Wearable ring translates sign language into text | Popular Science
American Sign Language (ASL) has long enabled real-time conversations for English-speaking people who are deaf and hard-of-hearing. But discussions often face significant lags when one or more conversants aren’t fluent in the language system. But by combining deep learning artificial intelligence and micro-sonar technologies, researchers at Cornell University are developing a new wearable to help overcome the communication barriers. With further refinement, SpellRing may one day facilitate entire conversations regardless of your ASL comprehension skills.

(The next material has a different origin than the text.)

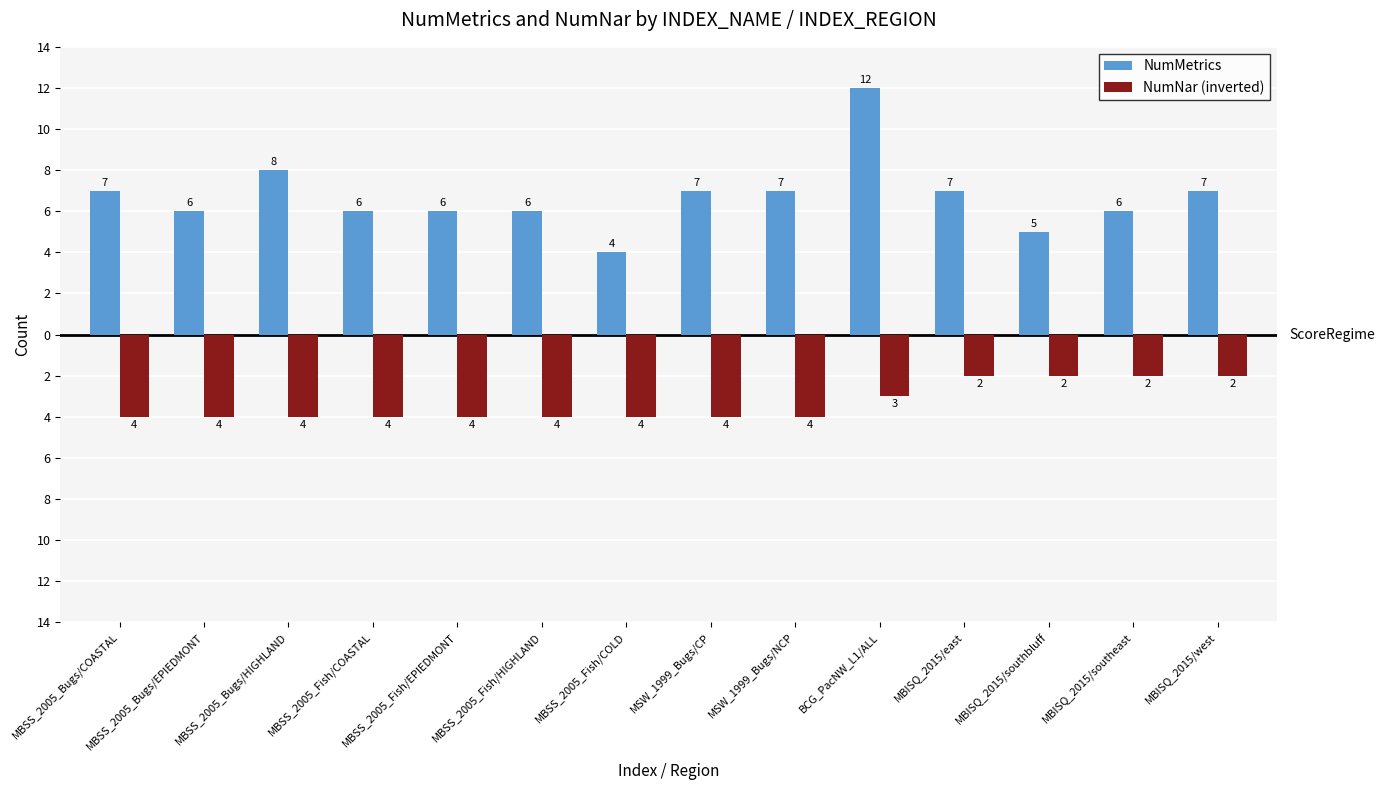

What is the sum of all NumNar (inverted) values?

-47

ASL’s earliest iterations developed in the early 18th century at the American School for the Deaf in Hartford, Connecticut. Today, around 400,000 people in the US utilize modern ASL, including a large number of children of deaf adults (CODA). Like any language, ASL often takes years of education and practice to reach fluency. Given that the majority of Americans don’t regularly occupy spaces requiring it, however, the language still remains mostly relegated to populations that are deaf and hard-of-hearing. In the meantime, technological innovations haven’t caught up with them.
“Many other technologies that recognize fingerspelling in ASL have not been adopted by the deaf and hard-of-hearing community because the hardware is bulky and impractical,” Hyunchul Lim, a Cornell information science doctoral student, said in a university profile on March 17. “We sought to develop a single ring to capture all of the subtle and complex finger movement in ASL.”